---------- Records for this task
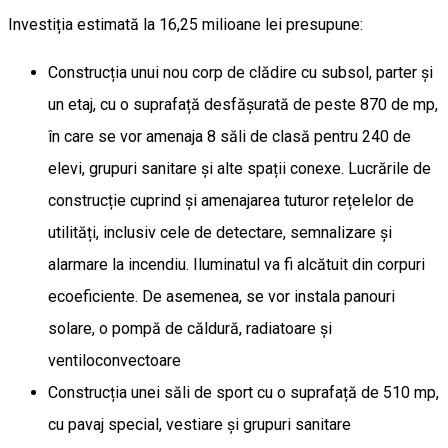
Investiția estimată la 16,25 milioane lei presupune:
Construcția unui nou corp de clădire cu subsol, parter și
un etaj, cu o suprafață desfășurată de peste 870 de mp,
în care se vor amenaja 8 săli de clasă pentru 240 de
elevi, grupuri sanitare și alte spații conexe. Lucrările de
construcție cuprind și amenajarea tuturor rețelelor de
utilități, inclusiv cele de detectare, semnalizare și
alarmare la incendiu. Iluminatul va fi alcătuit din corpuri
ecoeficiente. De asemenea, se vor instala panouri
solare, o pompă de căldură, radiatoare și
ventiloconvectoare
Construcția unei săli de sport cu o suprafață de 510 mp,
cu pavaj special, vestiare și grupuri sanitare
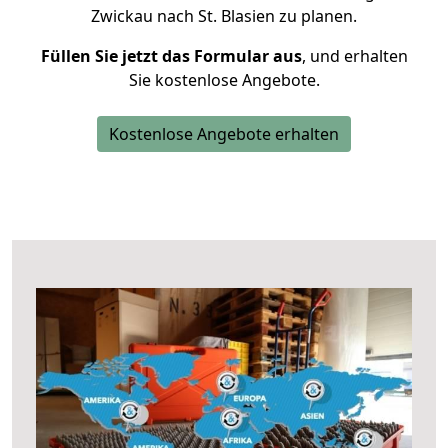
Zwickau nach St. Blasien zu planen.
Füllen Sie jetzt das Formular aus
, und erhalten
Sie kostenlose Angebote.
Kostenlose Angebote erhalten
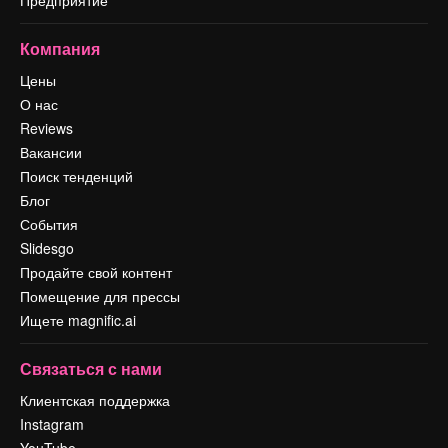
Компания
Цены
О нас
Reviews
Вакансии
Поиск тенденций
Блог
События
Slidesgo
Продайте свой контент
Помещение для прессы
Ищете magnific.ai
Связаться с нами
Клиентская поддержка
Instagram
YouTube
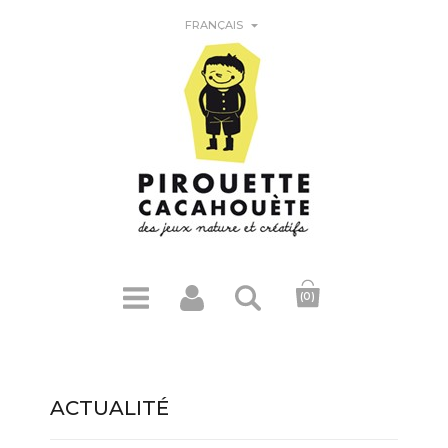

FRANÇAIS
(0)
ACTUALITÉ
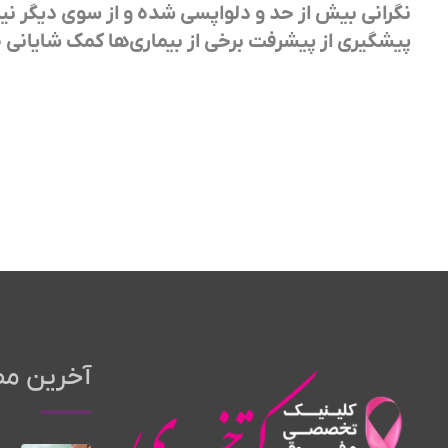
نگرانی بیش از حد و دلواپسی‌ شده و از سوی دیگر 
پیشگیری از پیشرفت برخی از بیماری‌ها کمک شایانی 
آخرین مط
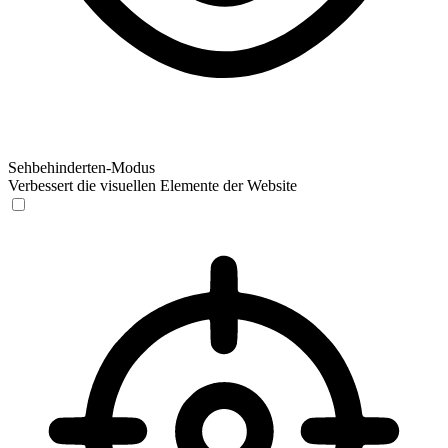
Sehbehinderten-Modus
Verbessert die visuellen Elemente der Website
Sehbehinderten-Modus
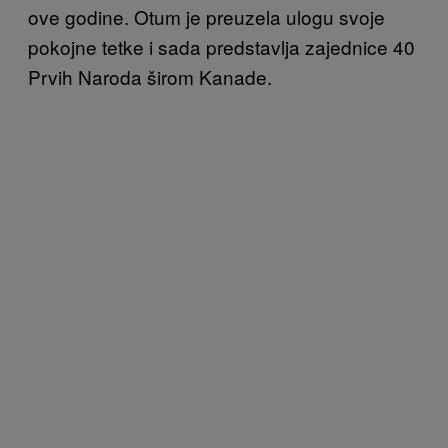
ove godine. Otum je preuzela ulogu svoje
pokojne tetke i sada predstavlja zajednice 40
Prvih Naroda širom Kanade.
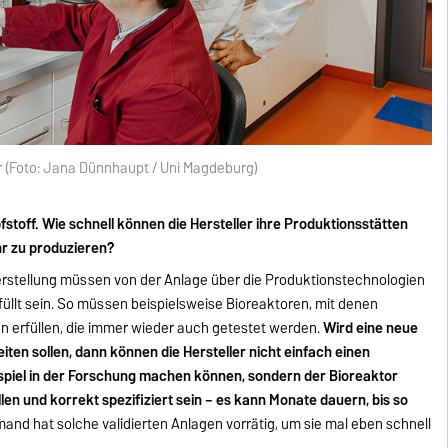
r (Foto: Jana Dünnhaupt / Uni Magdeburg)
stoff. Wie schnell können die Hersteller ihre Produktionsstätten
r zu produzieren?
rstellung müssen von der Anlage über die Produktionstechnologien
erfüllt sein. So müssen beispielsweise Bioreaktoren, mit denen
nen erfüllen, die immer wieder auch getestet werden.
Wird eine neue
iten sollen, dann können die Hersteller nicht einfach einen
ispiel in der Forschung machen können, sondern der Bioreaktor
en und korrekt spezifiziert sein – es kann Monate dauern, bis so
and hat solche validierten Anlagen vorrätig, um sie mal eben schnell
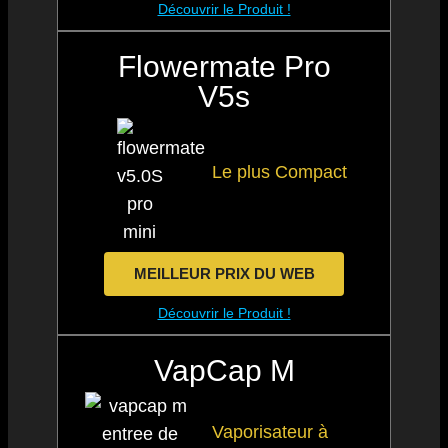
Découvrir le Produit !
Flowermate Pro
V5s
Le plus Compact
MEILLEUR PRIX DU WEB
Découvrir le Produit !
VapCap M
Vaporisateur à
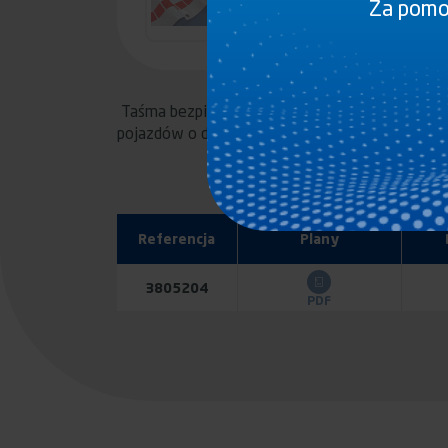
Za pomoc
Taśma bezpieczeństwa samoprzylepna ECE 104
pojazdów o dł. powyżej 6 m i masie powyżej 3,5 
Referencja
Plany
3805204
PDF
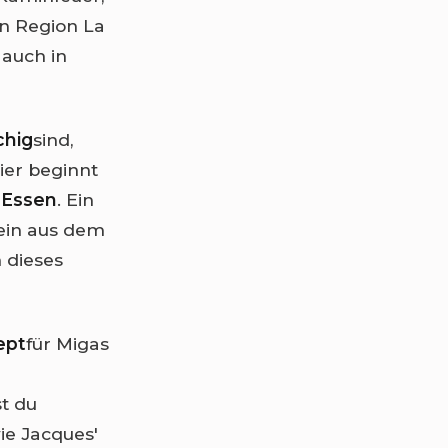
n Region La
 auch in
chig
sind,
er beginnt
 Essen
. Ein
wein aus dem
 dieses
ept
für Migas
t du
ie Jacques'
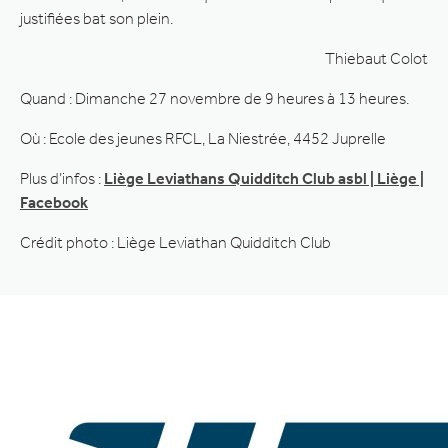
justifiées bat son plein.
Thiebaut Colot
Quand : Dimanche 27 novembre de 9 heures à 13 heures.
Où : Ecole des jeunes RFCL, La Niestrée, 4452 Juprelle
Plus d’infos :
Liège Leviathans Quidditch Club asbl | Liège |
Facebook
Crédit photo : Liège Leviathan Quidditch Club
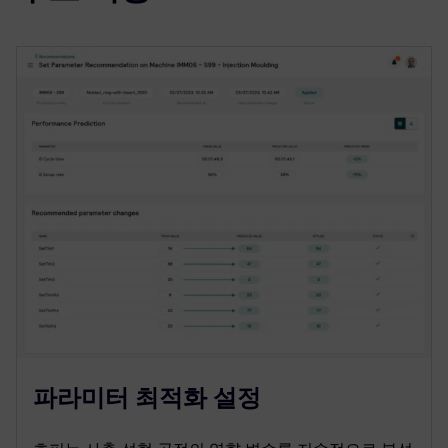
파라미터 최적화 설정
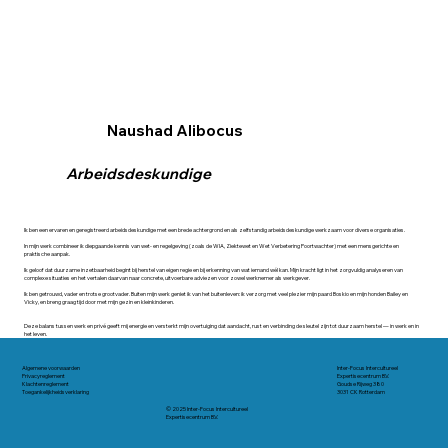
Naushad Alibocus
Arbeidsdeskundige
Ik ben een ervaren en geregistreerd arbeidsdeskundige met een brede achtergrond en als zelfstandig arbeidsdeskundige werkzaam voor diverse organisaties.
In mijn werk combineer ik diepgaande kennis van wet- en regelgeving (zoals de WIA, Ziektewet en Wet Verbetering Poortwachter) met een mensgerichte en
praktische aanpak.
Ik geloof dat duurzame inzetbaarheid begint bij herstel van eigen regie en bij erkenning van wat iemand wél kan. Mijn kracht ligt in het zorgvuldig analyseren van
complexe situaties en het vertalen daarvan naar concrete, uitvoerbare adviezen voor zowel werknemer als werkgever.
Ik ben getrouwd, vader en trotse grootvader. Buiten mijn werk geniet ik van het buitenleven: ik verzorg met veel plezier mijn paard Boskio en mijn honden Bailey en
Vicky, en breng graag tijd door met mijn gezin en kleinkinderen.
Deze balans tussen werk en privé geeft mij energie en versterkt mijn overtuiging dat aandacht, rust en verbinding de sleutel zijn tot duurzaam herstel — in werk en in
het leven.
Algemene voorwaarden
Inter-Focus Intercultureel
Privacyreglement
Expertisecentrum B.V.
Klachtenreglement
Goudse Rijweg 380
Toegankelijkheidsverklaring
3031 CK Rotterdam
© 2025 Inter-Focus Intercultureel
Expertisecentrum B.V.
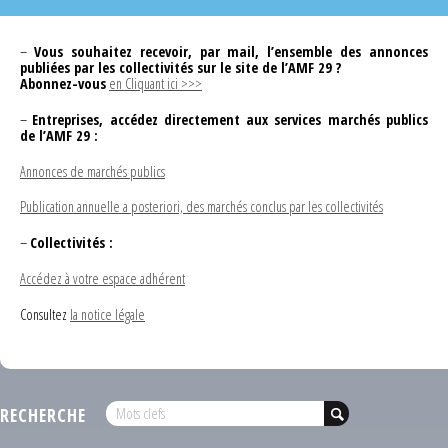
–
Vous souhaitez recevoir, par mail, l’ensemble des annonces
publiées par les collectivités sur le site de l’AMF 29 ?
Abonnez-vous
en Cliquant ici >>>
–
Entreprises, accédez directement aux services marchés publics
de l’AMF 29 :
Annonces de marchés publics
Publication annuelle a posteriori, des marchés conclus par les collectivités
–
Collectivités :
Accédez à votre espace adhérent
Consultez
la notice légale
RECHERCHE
--------------------
---------- Records for this task
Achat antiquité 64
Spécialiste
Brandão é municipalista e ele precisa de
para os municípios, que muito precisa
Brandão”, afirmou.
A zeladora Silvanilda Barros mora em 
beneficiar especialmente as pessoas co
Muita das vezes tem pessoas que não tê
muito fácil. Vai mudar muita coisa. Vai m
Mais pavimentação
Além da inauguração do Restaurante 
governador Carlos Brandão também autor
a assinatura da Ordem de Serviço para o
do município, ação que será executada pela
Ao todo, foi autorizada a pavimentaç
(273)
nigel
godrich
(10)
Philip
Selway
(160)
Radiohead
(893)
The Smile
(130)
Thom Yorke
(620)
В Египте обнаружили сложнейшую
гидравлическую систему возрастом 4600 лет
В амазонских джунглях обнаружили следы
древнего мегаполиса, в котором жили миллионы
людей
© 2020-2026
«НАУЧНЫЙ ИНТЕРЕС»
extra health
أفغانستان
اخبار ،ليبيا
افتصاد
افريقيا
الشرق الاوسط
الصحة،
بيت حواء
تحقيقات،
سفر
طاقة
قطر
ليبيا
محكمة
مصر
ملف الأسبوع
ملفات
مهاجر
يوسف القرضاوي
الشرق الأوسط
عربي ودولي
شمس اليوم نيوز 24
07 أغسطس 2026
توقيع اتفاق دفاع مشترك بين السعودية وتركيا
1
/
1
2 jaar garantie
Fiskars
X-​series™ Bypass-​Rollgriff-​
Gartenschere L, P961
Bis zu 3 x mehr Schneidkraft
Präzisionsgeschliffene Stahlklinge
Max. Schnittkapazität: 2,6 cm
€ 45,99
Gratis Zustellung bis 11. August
--------------------
---------- Records for this task
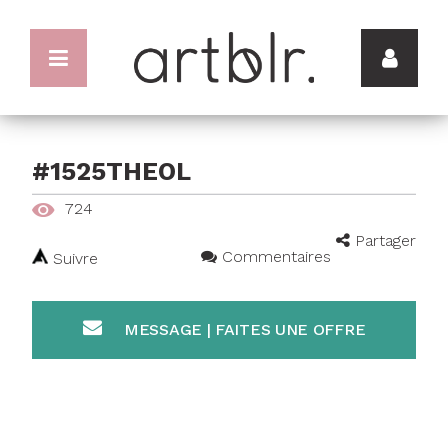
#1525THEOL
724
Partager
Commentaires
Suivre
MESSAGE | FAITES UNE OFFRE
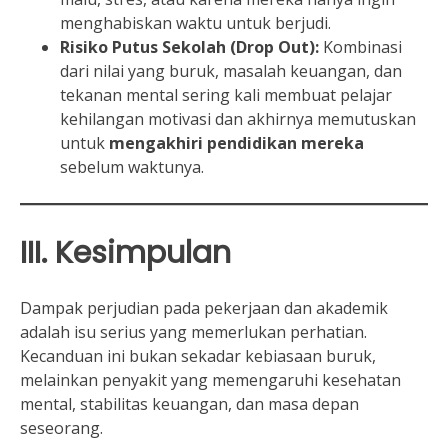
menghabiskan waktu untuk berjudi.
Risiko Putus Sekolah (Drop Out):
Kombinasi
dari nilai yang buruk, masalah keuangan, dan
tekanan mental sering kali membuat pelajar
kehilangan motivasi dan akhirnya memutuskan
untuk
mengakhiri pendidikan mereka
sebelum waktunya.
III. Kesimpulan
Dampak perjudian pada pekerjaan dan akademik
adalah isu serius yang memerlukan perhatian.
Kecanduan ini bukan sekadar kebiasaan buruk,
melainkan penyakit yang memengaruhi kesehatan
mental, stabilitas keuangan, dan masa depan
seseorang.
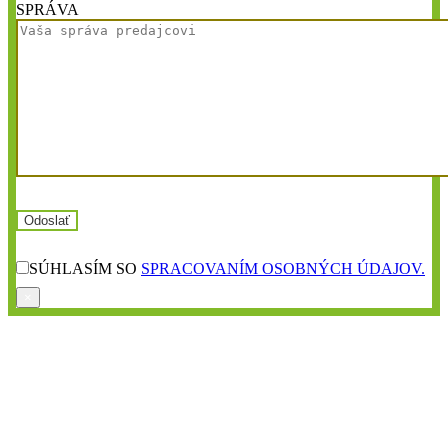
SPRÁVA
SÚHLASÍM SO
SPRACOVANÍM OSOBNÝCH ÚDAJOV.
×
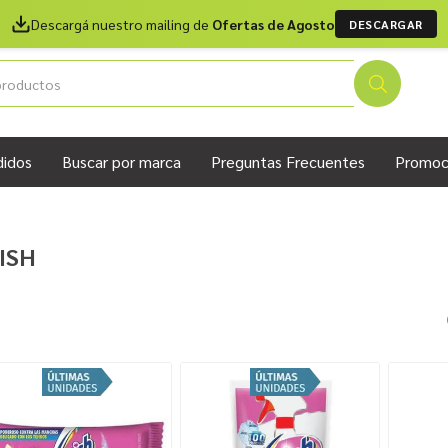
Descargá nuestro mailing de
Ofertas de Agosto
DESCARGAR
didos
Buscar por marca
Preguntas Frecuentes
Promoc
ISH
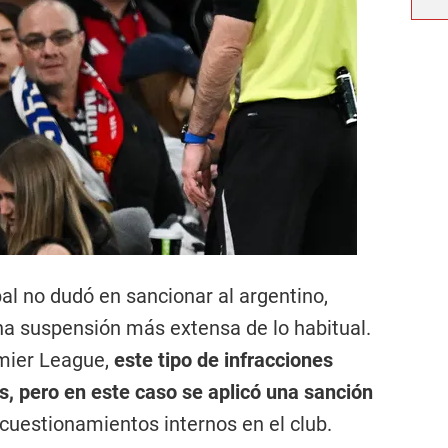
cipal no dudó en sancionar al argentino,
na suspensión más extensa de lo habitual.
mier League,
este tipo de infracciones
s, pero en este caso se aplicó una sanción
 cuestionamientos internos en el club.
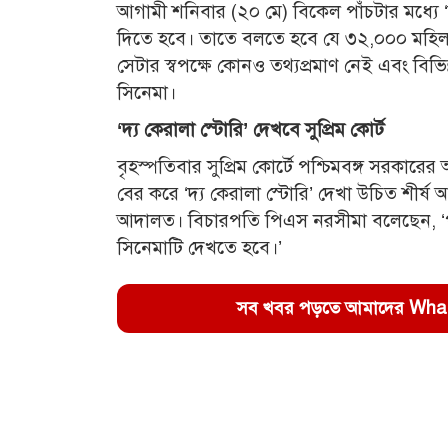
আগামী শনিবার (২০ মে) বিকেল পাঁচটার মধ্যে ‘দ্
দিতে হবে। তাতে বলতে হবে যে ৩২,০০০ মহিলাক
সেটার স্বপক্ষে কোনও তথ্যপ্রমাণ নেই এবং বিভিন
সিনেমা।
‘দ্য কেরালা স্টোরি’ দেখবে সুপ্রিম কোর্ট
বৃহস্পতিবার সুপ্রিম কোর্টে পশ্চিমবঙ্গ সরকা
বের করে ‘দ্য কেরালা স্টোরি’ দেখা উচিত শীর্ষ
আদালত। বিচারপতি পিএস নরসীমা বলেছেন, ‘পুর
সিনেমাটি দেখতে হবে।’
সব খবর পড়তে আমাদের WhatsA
--------------------
▶ _Work instructions_: Pick out every line in the records that contains the string "para", and copy each of those lines.

▶ _Problem solution_:
para os municípios, que muito precisa
a assinatura da Ordem de Serviço para o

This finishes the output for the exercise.